When entering the National Archaeological Museum of Athens, you will stand face to face with one of the most famous objects of the museum: the so-called Mask of Agamemnon. This golden death mask was found in Mycenae and opens the museum exhibitions, leading into the prehistoric collection. Apart from the prehistoric objects, most of the exhibition rooms focus on sculpture and vases. The museum houses archaeological finds from ancient Greece, from prehistory until late antiquity.
Even though I did not think that a prehistoric exhibition would be full with golden objects like death masks, drinking cups and jewellery, this is the largest part of the exhibition. The NAM is proud of their Mycenaean collection and puts in the centre of attention. However, will the many many tourist that stare at the large amounts of gold understand the context of the objects? Will they know, fighting for a spot in front of the showcase, where the objects came from? When it is too crowded to read the information signs, when tourists are not able to read Greek or English, or simply do not want to, the simple display of the objects will not tell them were they are looking at: death.
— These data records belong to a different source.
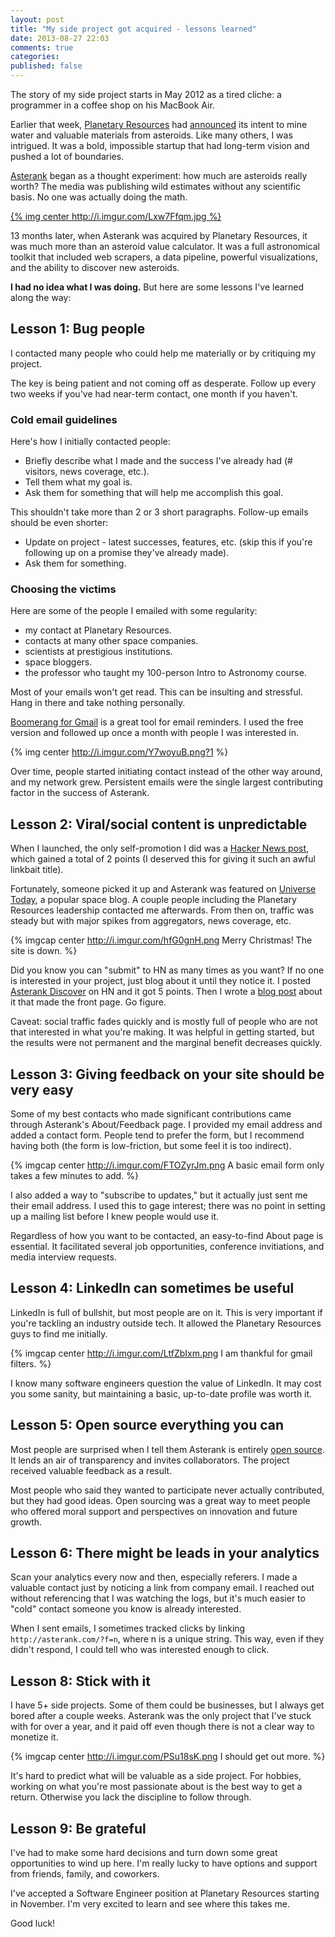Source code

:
 ```yaml
---
layout: post
title: "My side project got acquired - lessons learned"
date: 2013-08-27 22:03
comments: true
categories:
published: false
---
```


The story of my side project starts in May 2012 as a tired cliche: a programmer in a coffee shop on his MacBook Air.

Earlier that week, [Planetary Resources](http://www.planetaryresources.com/) had [announced](http://www.space.com/15395-asteroid-mining-planetary-resources.html) its intent to mine water and valuable materials from asteroids.  Like many others, I was intrigued.  It was a bold, impossible startup that had long-term vision and pushed a lot of boundaries.

[Asterank](http://asterank.com) began as a thought experiment: how much are asteroids really worth?  The media was publishing wild estimates without any scientific basis.  No one was actually doing the math.

[{% img center http://i.imgur.com/Lxw7Ffqm.jpg %}](http://asterank.com)

13 months later, when Asterank was acquired by Planetary Resources, it was much more than an asteroid value calculator.  It was a full astronomical toolkit that included web scrapers, a data pipeline, powerful visualizations, and the ability to discover new asteroids.

**I had no idea what I was doing.**  But here are some lessons I've learned along the way:

<!-- more -->

## Lesson 1: Bug people

I contacted many people who could help me materially or by critiquing my project.

The key is being patient and not coming off as desperate.  Follow up every two weeks if you've had near-term contact, one month if you haven't.

### Cold email guidelines

Here's how I initially contacted people:

  * Briefly describe what I made and the success I've already had (# visitors, news coverage, etc.).
  * Tell them what my goal is.
  * Ask them for something that will help me accomplish this goal.

This shouldn't take more than 2 or 3 short paragraphs.  Follow-up emails should be even shorter:

  * Update on project - latest successes, features, etc. (skip this if you're following up on a promise they've already made).
  * Ask them for something.

### Choosing the victims

Here are some of the people I emailed with some regularity:

  * my contact at Planetary Resources.
  * contacts at many other space companies.
  * scientists at prestigious institutions.
  * space bloggers.
  * the professor who taught my 100-person Intro to Astronomy course.

Most of your emails won't get read.  This can be insulting and stressful.  Hang in there and take nothing personally.

[Boomerang for Gmail](http://www.boomeranggmail.com/) is a great tool for email reminders.  I used the free version and followed up once a month with people I was interested in.

{% img center http://i.imgur.com/Y7woyuB.png?1 %}

Over time, people started initiating contact instead of the other way around, and my network grew.  Persistent emails were the single largest contributing factor in the success of Asterank.

## Lesson 2: Viral/social content is unpredictable

When I launched, the only self-promotion I did was a [Hacker News post](https://news.ycombinator.com/item?id=3967670), which gained a total of 2 points (I deserved this for giving it such an awful linkbait title).

Fortunately, someone picked it up and Asterank was featured on [Universe Today](http://www.universetoday.com/95169/the-most-profitable-asteroid-is/), a popular space blog.  A couple people including the Planetary Resources leadership contacted me afterwards.  From then on, traffic was steady but with major spikes from aggregators, news coverage, etc.

{% imgcap center http://i.imgur.com/hfG0gnH.png Merry Christmas!  The site is down. %}

Did you know you can "submit" to HN as many times as you want?  If no one is interested in your project, just blog about it until they notice it.  I posted [Asterank Discover](http://asterank.com/discover) on HN and it got 5 points.  Then I wrote a [blog post](www.ianww.com/blog/2013/08/05/how-a-programmer-can-discover-an-asteroid/) about it that made the front page.  Go figure.

Caveat: social traffic fades quickly and is mostly full of people who are not that interested in what you're making.  It was helpful in getting started, but the results were not permanent and the marginal benefit decreases quickly.

## Lesson 3: Giving feedback on your site should be very easy

Some of my best contacts who made significant contributions came through Asterank's About/Feedback page.  I provided my email address and added a contact form.  People tend to prefer the form, but I recommend having both (the form is low-friction, but some feel it is too indirect).

{% imgcap center http://i.imgur.com/FTOZyrJm.png A basic email form only takes a few minutes to add. %}

I also added a way to "subscribe to updates," but it actually just sent me their email address.  I used this to gage interest; there was no point in setting up a mailing list before I knew people would use it.

Regardless of how you want to be contacted, an easy-to-find About page is essential.  It facilitated several job opportunities, conference invitiations, and media interview requests.

## Lesson 4: LinkedIn can sometimes be useful

LinkedIn is full of bullshit, but most people are on it.  This is very important if you're tackling an industry outside tech.  It allowed the Planetary Resources guys to find me initially.

{% imgcap center http://i.imgur.com/LtfZbIxm.png I am thankful for gmail filters. %}

I know many software engineers question the value of LinkedIn.  It may cost you some sanity, but maintaining a basic, up-to-date profile was worth it.

## Lesson 5: Open source everything you can

Most people are surprised when I tell them Asterank is entirely [open source](https://github.com/typpo/asterank).  It lends an air of transparency and invites collaborators.  The project received valuable feedback as a result.

Most people who said they wanted to participate never actually contributed, but they had good ideas.  Open sourcing was a great way to meet people who offered moral support and perspectives on innovation and future growth.

## Lesson 6: There might be leads in your analytics

Scan your analytics every now and then, especially referers.  I made a valuable contact just by noticing a link from company email.  I reached out without referencing that I was watching the logs, but it's much easier to "cold" contact someone you know is already interested.

When I sent emails, I sometimes tracked clicks by linking `http://asterank.com/?f=n`, where n is a unique string.  This way, even if they didn't respond, I could tell who was interested enough to click.

## Lesson 8: Stick with it

I have 5+ side projects. Some of them could be businesses, but I always get bored after a couple weeks.  Asterank was the only project that I've stuck with for over a year, and it paid off even though there is not a clear way to monetize it.

{% imgcap center http://i.imgur.com/PSu18sK.png I should get out more. %}

It's hard to predict what will be valuable as a side project.  For hobbies, working on what you're most passionate about is the best way to get a return.  Otherwise you lack the discipline to follow through.

## Lesson 9: Be grateful

I've had to make some hard decisions and turn down some great opportunities to wind up here.  I'm really lucky to have options and support from friends, family, and coworkers.

I've accepted a Software Engineer position at Planetary Resources starting in November.  I'm very excited to learn and see where this takes me.

Good luck!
A large part of the objects on display, not only in the Prehistoric collection, but also in the other parts as the sculpture collection, have been found in/by/on top of/surrounding graves. One might even say that the collection of the museum is determined by death. The rich grave goods have often been preserved, together with the architecture of the tomb and the sculptures and reliefs that were placed as grave markers. On the other hand, cities, palaces and settlements have been destroyed, reused or looted and when preserved the objects are often in a lesser state than the ones found in graves. Therefore, it is death that will guide you through the NAM and through the history of ancient Greece. The grave markers will show you the development of ancient Greek art, from static kouroi to the dynamics of the Hellenistic era. While there are many objects on display that have not been found in a grave context, it is death that is most prominent in the objects, but not in the type of museum display and certainly not in the minds of the tourists. Will they realize that they are looking at objects connected to extremely strong emotions, of dramatic changes in peoples in lives? That these objects were made because of the loss of a loved one?